I am currently in Bolzano, Italy covering the World Championship Division I Group A for IIHF.com. Here are my thoughts on what took place on the first day of action.
After seeing each team play once, I believe that Italy and Hungary will go up and Romania will go down. The other three will be somewhere in the middle but it’s tough to call what order they’ll finish at this point.
The big surprise of the first day was the first game, in which Korea defeated Slovenia 4-2. Slovenia played in the top flight last year, and while they lost all seven games, they were a veteran group that had played together for years and were not an easy opponent – four of their defeats were by one goal. Korea, on the other hand, last played in the top flight in 2018 thanks in large part to naturalized citizens who are no longer on the team. Since then, they haven’t seriously threatened to go back up.

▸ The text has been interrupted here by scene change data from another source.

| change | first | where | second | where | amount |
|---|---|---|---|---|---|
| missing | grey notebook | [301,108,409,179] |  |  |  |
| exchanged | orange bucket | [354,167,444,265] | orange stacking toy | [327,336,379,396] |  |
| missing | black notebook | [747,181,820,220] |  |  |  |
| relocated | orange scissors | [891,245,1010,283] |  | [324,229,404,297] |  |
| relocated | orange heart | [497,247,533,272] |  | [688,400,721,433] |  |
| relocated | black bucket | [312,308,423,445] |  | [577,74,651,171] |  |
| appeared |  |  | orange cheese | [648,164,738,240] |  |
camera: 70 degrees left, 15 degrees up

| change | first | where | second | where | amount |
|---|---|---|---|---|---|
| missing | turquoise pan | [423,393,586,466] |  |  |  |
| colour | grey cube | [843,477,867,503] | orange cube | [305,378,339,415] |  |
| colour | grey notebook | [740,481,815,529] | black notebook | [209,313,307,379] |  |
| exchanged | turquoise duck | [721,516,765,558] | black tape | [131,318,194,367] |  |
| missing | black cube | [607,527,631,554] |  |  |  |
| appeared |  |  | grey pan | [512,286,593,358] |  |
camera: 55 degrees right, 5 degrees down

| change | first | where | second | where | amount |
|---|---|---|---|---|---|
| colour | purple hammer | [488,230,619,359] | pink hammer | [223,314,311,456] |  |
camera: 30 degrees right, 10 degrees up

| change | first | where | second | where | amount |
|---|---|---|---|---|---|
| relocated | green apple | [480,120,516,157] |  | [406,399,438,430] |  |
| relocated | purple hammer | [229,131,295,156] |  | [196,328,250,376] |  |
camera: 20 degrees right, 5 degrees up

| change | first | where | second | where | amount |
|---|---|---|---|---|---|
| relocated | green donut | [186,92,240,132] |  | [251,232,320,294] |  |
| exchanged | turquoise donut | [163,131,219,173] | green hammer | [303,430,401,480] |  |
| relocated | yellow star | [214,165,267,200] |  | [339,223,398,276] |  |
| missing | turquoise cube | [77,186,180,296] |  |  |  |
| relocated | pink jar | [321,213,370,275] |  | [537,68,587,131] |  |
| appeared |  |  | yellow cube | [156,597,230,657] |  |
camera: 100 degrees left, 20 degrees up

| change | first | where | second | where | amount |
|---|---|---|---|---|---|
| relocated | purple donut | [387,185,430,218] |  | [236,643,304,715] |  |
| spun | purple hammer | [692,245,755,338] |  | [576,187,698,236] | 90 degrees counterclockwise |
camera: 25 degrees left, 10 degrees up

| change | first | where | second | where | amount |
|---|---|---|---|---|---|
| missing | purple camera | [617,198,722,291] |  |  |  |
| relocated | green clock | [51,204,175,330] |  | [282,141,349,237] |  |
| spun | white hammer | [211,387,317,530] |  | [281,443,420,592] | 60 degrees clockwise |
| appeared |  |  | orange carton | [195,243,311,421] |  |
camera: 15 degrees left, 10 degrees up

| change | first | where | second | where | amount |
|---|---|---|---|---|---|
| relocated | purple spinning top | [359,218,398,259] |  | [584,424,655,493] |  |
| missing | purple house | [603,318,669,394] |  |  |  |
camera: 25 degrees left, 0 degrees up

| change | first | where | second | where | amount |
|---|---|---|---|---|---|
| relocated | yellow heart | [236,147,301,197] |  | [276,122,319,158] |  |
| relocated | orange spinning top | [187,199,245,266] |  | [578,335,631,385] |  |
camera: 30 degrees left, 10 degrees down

Therefore, the Slovenes seemed like clear favourites and, indeed, early on they dominated. Captain Robert Sabolič opened the scoring a few minutes in and they went looking for more. Slowly but surely, though, the younger, faster Koreans turned the tide.
“We knew we had to skate,” emphasized Korean captain Sangwook Kim. “Maybe skate all night and make them a little bit tired, and generate chances from that.”
“That was like a cold shower,” Sabolič said after. “We didn’t underestimate them. We know they’re a good team; a fast team. We knew this could happen and it happened.”
It’s long been a concern that Slovenia’s core of players is aging with worries they don’t have enough young talent to replace them. With the retirement of a couple of their veteran players after last year’s World Championship, that concern is starting to play out. This year’s Slovenian team is younger, but not as young as Korea’s, or as fast.
On the topic of young, fast Asian teams, Japan was up next. I covered last year’s Division I Group B in Tallinn, where Japan won five straight games to earn the promotion. After the last game, I spoke at length with coach Perry Pearn, who told me that in Japan, “almost every player learns how to skate really well, so you start off most national teams with really good speed.”
Although they are the team that was promoted from Group B, I don’t think the Japanese are going back down and, despite losing 3-1 to Hungary, they didn’t look like a team that’s headed back down.
Back in February, the same two teams met in Budapest for Olympic Qualifying and Japan won 2-1. They could have (and maybe should have) won this game too. Japan outshot Hungary 31-19, but normally solid Japanese goalie Yuta Narisawa gave up a really weak one to make it 2-0 early in the third period, and the last goal was an empty-netter.
Interstingly, Pearn coached Japan up until February’s Olympic Qualifying but he’s now an assistant coach on the Italian team, while ex-NHLer Jarrod Skalde is now Japan’s bench boss.
The nightcap was the game the Bolzano fans were waiting for, Italy against Romania, although it held the least drama of the three with Italy winning comfortably 6-1.
The Romanians won Group B somewhat surprisingly in 2019 and have remained ever since. After a pair of pandemic-related cancellations, they finished last in the five-team Group A tournament in 2022 but no team was relegated so they could bring the group back to six teams in 2023. Last year, they managed a 3-2 win over Lithuania but lost the others. There doesn’t seem to be any low-hanging fruit for them to knock off this year.
After Monday's day off, all the team's are back in action Tuesday and Wednesday. Some of those matchups look pretty straightforward but the biggest wildcards for me are Korea and Japan. On Tuesday we'll see Korea vs Hungary and Japan vs Italy, and then the two Asian teams against each other on Wednesday. After that, we should know if either of them are serious contenders this year.